Saved data entries
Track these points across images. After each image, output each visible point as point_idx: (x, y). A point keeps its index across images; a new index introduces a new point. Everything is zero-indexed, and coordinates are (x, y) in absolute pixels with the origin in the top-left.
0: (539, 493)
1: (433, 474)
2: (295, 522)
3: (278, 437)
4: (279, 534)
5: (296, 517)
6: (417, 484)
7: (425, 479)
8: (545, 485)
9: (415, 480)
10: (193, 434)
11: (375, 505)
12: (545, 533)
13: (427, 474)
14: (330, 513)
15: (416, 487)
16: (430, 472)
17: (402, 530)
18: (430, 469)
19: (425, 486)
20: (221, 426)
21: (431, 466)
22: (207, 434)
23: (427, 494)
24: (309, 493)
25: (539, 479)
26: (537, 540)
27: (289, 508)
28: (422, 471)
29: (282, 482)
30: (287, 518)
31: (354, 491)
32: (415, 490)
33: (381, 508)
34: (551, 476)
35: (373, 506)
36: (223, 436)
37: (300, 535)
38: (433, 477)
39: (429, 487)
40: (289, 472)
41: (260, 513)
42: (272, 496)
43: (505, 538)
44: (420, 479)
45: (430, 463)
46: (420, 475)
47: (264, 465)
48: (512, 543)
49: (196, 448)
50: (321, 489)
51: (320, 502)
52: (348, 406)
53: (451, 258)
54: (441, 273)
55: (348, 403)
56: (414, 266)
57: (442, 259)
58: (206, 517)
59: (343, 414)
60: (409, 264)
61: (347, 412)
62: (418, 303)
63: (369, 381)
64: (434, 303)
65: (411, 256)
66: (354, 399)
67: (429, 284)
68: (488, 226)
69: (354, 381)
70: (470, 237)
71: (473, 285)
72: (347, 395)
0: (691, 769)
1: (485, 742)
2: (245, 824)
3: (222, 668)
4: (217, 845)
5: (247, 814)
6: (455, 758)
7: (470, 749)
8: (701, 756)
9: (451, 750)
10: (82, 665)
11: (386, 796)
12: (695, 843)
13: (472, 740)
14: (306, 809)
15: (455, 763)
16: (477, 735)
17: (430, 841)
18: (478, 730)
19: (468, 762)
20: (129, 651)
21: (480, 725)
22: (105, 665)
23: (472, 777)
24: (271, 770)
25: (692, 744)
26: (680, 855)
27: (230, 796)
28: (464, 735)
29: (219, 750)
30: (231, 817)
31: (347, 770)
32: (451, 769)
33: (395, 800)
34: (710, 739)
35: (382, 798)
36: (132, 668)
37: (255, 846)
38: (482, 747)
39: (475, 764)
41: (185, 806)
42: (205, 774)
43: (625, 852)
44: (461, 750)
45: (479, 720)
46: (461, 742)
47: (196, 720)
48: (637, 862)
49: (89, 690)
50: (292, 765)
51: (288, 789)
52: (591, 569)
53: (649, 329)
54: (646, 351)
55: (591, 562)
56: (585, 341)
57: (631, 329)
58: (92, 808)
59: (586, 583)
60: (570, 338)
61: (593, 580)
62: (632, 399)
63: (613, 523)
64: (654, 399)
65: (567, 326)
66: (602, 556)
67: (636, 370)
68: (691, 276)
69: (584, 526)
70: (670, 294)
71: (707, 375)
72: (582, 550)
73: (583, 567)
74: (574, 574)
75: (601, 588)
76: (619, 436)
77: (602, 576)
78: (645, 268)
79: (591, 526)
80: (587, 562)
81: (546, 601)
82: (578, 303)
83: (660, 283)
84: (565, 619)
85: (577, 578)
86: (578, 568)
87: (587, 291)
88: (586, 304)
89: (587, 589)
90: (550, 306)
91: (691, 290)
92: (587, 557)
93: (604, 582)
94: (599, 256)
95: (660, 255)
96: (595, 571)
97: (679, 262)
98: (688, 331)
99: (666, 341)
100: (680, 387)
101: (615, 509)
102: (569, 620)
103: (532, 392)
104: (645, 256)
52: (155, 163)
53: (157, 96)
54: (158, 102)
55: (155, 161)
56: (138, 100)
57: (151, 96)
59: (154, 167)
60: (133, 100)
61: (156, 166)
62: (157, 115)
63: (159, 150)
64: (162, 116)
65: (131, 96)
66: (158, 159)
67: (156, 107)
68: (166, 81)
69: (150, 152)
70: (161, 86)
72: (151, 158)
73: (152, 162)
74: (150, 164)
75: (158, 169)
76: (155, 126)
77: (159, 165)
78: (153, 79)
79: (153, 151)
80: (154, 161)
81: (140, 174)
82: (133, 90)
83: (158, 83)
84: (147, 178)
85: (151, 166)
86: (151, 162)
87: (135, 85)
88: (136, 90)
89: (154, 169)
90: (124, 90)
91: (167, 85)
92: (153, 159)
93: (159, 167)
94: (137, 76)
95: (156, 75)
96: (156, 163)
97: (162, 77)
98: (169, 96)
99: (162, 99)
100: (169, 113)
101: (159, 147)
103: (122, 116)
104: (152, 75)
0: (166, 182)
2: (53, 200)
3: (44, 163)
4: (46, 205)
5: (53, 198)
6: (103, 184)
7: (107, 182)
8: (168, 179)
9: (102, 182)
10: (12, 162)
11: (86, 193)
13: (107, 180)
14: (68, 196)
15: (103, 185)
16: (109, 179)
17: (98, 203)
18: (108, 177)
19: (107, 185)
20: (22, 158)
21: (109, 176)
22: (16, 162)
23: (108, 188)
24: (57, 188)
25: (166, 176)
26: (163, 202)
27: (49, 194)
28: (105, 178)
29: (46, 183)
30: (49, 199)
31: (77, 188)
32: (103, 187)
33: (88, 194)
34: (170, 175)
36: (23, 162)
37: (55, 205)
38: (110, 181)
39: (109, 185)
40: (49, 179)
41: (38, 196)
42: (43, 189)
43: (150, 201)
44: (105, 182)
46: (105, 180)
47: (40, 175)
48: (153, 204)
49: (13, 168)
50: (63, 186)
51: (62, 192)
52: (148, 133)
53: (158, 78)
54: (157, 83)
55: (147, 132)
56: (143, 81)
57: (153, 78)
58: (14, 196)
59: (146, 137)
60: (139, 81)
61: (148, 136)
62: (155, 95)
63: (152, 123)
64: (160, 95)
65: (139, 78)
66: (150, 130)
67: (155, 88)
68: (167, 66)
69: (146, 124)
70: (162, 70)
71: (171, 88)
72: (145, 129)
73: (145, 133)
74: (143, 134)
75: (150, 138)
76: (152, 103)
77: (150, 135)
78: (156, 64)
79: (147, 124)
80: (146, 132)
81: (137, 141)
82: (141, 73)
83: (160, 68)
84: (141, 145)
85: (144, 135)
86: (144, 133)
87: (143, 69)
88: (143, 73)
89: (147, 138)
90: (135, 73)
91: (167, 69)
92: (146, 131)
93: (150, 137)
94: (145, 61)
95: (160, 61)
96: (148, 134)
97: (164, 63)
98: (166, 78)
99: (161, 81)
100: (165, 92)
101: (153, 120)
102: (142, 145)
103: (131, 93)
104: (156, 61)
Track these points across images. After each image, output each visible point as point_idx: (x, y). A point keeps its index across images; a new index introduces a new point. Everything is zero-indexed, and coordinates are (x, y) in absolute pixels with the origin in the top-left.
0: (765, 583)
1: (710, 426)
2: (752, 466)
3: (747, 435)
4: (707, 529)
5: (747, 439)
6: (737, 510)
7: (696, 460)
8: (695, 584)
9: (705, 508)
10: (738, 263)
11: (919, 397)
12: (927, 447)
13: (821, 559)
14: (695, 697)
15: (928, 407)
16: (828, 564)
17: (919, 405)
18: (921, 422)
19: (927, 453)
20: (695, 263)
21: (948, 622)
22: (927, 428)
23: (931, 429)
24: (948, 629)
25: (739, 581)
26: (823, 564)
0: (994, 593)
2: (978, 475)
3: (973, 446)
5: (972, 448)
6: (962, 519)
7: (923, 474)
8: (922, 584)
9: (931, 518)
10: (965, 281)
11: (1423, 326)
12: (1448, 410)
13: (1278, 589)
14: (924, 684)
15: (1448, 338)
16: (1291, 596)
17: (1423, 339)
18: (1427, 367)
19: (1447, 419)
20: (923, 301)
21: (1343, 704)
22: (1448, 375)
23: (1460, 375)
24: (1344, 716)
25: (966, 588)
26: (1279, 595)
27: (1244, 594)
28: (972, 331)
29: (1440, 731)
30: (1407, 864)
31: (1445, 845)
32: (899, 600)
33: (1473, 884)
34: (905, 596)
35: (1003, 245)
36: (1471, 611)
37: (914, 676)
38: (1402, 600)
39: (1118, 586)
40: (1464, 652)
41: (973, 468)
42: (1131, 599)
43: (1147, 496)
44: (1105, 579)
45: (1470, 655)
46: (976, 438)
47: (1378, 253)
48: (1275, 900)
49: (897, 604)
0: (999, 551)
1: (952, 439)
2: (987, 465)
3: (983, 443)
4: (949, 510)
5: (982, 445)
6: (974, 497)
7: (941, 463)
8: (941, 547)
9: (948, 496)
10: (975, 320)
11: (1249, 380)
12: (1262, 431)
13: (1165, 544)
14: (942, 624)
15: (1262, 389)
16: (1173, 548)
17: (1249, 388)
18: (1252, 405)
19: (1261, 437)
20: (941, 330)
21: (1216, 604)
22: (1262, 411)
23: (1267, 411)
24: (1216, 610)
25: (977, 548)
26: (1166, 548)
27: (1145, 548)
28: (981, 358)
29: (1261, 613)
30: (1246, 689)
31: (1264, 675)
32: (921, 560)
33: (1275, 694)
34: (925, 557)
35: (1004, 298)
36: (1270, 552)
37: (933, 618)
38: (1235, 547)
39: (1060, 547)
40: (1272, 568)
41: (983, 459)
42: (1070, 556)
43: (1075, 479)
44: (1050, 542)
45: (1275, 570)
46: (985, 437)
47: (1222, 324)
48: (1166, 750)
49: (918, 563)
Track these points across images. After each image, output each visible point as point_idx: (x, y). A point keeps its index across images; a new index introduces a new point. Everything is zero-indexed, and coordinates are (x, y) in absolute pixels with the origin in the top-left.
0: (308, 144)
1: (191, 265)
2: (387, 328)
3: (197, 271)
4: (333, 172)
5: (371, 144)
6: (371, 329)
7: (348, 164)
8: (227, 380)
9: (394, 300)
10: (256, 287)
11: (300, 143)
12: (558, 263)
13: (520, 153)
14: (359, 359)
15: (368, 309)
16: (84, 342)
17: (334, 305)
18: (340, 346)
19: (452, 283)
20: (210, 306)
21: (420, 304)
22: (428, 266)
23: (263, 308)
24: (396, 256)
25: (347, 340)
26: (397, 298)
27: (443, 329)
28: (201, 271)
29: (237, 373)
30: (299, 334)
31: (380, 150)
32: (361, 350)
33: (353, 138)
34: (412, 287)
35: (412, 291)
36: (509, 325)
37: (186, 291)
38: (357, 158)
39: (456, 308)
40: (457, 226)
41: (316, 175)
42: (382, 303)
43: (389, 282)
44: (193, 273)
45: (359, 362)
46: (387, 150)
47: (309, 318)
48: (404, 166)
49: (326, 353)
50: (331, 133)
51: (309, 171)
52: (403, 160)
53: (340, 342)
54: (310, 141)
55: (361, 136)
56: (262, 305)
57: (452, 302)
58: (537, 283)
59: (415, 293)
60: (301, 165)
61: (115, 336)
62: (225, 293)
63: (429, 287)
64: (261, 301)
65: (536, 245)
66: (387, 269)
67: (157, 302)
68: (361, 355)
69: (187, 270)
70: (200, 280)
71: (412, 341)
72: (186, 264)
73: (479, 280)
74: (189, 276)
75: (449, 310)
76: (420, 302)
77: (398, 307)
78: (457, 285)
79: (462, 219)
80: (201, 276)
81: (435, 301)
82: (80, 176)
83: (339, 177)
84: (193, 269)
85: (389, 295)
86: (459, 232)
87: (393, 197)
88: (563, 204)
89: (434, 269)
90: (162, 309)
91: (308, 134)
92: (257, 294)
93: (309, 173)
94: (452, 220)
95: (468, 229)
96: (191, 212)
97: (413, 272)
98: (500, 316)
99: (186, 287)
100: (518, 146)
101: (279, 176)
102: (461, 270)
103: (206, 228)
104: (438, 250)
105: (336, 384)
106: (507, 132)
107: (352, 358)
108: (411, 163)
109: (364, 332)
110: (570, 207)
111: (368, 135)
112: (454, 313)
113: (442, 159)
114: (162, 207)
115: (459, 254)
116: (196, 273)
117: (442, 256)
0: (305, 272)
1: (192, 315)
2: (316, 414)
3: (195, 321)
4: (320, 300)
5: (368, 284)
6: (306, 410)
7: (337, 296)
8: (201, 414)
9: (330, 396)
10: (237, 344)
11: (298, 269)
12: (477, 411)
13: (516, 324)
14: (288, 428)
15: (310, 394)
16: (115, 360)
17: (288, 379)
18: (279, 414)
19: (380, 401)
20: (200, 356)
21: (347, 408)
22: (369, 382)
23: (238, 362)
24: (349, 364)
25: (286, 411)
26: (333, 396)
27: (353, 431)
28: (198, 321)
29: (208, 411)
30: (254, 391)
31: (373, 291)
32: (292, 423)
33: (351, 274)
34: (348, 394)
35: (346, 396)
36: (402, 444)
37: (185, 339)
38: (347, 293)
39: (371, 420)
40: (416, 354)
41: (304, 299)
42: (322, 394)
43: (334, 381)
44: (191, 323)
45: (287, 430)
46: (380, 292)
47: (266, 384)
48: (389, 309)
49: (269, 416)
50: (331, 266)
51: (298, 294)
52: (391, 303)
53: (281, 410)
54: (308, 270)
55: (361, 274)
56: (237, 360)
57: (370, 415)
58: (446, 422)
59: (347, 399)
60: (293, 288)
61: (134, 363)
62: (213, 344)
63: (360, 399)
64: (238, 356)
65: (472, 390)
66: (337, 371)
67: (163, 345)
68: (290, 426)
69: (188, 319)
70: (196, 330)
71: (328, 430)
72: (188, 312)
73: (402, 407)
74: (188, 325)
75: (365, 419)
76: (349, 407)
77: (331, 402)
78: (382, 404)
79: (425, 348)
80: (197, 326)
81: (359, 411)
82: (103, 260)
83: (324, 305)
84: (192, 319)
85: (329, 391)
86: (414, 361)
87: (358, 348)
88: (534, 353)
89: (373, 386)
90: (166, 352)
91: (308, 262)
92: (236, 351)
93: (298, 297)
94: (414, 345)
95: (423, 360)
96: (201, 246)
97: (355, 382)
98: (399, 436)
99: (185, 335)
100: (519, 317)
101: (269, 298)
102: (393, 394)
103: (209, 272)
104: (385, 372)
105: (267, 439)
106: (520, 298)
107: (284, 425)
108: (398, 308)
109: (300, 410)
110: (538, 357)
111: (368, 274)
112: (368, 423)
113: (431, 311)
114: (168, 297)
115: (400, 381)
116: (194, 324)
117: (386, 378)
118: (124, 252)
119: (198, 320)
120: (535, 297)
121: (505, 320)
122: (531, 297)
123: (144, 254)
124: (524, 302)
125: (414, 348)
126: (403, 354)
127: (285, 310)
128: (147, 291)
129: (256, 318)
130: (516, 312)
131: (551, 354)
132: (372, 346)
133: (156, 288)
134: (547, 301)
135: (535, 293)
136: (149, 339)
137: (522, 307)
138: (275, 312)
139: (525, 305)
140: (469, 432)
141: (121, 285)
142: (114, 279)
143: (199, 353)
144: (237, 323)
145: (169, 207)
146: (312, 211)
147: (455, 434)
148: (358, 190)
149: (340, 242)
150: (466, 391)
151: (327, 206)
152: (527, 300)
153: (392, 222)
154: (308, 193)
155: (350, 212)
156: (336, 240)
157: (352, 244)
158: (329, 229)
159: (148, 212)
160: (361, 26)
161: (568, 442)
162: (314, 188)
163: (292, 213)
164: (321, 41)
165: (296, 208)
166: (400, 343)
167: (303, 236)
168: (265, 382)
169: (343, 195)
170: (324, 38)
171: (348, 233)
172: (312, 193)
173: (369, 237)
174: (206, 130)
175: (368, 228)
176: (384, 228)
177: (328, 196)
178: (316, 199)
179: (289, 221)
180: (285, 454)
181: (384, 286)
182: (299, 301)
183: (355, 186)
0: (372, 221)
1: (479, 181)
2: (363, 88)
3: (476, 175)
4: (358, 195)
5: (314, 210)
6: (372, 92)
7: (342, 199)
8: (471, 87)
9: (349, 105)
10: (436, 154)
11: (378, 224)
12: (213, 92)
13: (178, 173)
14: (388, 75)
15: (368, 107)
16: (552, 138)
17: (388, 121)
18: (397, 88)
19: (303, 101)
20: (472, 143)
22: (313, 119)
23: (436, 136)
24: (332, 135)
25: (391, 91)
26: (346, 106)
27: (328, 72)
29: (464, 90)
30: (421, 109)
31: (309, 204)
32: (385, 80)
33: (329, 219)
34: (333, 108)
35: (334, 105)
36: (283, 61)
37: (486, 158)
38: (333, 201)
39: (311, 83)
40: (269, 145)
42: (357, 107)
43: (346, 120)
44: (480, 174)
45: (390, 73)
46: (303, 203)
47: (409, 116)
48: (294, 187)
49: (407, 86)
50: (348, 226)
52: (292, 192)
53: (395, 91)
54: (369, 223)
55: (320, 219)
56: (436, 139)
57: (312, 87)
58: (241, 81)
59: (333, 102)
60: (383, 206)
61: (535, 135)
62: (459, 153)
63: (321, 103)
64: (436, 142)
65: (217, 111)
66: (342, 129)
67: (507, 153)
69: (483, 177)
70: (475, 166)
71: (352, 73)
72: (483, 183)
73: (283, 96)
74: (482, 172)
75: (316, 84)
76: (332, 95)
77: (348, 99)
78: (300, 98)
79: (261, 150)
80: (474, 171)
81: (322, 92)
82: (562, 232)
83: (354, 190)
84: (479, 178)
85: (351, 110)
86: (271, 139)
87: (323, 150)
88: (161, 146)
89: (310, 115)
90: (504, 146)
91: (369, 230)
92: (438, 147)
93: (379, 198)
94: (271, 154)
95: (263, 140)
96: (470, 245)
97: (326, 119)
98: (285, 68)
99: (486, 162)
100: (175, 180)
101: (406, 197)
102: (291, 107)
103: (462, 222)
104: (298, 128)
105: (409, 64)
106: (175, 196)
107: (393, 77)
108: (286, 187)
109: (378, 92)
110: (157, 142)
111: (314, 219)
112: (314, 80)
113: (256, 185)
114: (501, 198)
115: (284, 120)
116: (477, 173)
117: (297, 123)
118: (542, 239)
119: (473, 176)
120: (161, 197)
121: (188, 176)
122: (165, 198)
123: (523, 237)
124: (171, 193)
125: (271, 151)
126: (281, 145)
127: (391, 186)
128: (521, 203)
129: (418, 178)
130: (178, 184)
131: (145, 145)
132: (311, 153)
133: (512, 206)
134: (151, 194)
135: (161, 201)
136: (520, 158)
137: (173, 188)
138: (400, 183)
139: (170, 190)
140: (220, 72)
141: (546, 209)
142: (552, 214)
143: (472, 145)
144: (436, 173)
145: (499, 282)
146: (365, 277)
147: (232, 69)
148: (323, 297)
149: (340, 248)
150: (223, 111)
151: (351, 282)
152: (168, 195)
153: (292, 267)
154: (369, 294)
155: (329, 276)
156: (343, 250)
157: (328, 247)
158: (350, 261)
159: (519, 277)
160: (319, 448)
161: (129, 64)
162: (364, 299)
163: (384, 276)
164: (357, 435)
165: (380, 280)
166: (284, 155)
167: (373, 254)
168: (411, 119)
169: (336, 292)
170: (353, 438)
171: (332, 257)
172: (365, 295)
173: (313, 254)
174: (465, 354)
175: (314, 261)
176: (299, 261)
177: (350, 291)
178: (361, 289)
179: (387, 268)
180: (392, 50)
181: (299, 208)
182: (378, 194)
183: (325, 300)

### Task directions
Please copy the lines above from the line with "11: (300, 143)" up to and including the line with "69: (187, 270)", exactly as written and with nothing else.

### Response to this exercise
11: (300, 143)
12: (558, 263)
13: (520, 153)
14: (359, 359)
15: (368, 309)
16: (84, 342)
17: (334, 305)
18: (340, 346)
19: (452, 283)
20: (210, 306)
21: (420, 304)
22: (428, 266)
23: (263, 308)
24: (396, 256)
25: (347, 340)
26: (397, 298)
27: (443, 329)
28: (201, 271)
29: (237, 373)
30: (299, 334)
31: (380, 150)
32: (361, 350)
33: (353, 138)
34: (412, 287)
35: (412, 291)
36: (509, 325)
37: (186, 291)
38: (357, 158)
39: (456, 308)
40: (457, 226)
41: (316, 175)
42: (382, 303)
43: (389, 282)
44: (193, 273)
45: (359, 362)
46: (387, 150)
47: (309, 318)
48: (404, 166)
49: (326, 353)
50: (331, 133)
51: (309, 171)
52: (403, 160)
53: (340, 342)
54: (310, 141)
55: (361, 136)
56: (262, 305)
57: (452, 302)
58: (537, 283)
59: (415, 293)
60: (301, 165)
61: (115, 336)
62: (225, 293)
63: (429, 287)
64: (261, 301)
65: (536, 245)
66: (387, 269)
67: (157, 302)
68: (361, 355)
69: (187, 270)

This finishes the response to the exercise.